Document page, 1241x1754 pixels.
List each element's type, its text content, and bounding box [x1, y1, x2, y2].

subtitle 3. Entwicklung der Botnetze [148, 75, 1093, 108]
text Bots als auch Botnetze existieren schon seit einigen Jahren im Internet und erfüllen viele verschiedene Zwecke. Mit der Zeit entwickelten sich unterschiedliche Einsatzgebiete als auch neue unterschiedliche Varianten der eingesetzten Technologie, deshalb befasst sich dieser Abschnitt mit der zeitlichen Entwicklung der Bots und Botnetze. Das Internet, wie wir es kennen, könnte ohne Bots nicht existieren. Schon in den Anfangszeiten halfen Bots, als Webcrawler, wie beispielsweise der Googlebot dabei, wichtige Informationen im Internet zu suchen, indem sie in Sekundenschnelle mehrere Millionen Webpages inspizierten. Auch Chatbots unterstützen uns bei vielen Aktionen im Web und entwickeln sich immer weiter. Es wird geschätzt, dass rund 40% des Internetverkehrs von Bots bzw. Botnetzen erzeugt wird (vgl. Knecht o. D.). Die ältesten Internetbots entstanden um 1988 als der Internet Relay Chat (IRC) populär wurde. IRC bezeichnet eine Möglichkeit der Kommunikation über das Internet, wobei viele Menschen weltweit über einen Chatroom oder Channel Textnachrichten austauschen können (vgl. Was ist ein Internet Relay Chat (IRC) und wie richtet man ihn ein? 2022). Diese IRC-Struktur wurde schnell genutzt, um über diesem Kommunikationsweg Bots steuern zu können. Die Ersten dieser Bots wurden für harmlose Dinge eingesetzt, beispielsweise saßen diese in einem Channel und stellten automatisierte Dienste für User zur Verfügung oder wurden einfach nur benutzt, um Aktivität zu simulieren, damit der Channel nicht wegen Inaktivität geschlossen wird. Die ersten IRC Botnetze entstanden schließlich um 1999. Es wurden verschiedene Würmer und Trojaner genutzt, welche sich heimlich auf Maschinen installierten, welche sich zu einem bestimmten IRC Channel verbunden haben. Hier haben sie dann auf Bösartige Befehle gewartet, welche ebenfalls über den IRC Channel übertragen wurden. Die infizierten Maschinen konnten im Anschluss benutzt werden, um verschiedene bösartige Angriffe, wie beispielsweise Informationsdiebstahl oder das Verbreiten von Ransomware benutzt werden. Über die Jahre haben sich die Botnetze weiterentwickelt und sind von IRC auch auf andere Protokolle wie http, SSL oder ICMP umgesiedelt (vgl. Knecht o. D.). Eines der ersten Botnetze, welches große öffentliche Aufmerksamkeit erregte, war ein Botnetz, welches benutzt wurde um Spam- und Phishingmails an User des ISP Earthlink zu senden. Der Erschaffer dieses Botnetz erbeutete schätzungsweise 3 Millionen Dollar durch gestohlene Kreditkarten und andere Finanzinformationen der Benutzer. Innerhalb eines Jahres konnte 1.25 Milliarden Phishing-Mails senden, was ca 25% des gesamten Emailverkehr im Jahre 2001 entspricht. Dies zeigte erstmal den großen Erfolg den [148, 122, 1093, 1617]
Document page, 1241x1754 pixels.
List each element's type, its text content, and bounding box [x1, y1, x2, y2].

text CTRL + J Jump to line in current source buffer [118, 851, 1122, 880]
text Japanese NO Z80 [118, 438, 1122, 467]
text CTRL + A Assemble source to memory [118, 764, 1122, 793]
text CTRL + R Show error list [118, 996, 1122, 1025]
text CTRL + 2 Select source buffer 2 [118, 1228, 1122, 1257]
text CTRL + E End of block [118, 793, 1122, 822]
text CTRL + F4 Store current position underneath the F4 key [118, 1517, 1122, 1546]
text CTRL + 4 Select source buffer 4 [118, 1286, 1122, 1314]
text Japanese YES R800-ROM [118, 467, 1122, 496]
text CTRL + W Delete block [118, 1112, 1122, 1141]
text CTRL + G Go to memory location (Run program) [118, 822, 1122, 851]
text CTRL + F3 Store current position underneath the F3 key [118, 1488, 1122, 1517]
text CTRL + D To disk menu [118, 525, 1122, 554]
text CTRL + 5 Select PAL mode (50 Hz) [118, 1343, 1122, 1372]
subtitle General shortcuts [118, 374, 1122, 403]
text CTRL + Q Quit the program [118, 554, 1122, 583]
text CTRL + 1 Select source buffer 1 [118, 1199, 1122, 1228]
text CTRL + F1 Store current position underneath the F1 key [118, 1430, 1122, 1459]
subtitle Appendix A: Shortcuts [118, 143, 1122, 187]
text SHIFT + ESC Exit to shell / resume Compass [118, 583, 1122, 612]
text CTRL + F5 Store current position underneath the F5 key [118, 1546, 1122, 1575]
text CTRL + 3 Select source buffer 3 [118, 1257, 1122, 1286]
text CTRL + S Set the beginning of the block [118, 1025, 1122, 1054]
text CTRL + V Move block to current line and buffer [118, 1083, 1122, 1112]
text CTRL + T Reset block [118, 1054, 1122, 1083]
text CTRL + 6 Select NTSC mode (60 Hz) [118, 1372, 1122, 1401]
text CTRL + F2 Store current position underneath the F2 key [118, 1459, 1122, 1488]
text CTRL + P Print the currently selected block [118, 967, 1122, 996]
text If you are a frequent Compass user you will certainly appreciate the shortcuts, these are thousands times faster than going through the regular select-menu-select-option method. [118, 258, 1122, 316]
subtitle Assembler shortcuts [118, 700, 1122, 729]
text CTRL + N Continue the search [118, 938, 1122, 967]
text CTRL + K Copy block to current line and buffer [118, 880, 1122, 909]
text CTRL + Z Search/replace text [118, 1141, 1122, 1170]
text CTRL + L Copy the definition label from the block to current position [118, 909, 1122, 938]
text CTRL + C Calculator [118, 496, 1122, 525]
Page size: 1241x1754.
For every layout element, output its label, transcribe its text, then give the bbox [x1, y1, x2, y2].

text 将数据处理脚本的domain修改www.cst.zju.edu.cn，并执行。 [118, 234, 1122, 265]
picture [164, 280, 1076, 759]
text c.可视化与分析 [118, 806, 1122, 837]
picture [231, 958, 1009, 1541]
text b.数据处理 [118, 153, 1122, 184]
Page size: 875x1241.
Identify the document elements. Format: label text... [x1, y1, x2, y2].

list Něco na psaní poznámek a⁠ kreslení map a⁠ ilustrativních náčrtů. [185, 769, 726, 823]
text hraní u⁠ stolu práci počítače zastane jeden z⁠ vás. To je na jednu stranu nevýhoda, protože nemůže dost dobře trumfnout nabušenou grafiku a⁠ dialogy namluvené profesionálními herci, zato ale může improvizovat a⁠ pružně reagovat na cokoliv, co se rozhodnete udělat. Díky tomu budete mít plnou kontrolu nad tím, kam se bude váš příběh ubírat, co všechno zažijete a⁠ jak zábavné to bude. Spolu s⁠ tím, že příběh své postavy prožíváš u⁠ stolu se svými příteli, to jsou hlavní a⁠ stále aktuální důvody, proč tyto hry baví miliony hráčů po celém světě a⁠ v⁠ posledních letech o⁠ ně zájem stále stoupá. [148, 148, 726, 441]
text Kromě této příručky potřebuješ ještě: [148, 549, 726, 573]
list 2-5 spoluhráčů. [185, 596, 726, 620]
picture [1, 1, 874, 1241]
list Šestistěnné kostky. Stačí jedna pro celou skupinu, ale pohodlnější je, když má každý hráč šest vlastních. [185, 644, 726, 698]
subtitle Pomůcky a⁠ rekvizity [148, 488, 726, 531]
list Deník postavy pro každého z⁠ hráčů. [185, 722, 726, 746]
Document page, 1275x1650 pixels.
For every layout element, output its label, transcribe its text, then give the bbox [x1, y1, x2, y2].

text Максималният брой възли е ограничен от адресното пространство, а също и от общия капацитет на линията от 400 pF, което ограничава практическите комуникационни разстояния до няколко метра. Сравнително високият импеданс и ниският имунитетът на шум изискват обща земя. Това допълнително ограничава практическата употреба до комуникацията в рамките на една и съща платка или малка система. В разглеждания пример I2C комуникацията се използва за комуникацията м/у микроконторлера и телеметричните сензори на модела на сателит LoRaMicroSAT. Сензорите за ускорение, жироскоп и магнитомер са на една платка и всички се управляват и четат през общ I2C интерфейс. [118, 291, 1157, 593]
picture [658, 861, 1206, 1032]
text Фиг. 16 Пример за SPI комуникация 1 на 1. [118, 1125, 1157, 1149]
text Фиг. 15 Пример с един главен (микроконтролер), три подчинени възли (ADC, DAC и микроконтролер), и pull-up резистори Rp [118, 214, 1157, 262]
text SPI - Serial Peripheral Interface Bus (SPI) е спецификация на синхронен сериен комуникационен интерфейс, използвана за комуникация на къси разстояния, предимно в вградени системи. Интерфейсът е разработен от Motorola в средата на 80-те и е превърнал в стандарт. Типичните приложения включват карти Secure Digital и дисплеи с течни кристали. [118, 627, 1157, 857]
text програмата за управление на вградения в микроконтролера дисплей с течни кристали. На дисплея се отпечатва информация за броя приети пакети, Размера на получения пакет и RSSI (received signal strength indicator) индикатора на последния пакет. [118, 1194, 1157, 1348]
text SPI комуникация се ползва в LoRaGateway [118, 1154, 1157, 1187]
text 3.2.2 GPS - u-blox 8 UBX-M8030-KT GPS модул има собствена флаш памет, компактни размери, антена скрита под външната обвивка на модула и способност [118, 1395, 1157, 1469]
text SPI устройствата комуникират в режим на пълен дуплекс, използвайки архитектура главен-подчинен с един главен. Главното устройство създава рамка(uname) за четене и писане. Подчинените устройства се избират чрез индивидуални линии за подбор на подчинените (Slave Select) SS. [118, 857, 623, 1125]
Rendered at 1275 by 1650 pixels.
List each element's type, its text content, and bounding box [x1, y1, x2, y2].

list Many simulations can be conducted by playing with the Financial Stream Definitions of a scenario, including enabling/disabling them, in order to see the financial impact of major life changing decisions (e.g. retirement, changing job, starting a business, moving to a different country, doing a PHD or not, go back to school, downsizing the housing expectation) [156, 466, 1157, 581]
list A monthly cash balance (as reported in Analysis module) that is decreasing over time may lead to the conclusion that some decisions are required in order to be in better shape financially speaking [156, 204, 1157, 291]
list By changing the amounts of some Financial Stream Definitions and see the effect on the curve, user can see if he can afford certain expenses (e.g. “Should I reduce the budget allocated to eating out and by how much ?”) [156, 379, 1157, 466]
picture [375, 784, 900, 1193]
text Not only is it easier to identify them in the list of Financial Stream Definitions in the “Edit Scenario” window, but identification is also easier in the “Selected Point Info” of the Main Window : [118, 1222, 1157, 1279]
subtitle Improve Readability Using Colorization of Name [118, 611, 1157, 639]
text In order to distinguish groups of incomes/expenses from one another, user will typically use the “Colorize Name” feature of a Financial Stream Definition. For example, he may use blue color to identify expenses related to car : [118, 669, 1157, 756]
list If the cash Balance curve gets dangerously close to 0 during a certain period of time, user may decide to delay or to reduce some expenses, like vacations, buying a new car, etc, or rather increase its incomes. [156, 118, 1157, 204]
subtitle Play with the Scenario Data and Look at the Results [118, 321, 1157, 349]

> [GIVEN REQUEST] Reproduce verbatim the part of the entries that opens with the line containing "text CTRL + J" and closes with the line containing "text CTRL + 2", both included.

> [SOLUTION TO THE PROBLEM]
text CTRL + J Jump to line in current source buffer [118, 851, 1122, 880]
text Japanese NO Z80 [118, 438, 1122, 467]
text CTRL + A Assemble source to memory [118, 764, 1122, 793]
text CTRL + R Show error list [118, 996, 1122, 1025]
text CTRL + 2 Select source buffer 2 [118, 1228, 1122, 1257]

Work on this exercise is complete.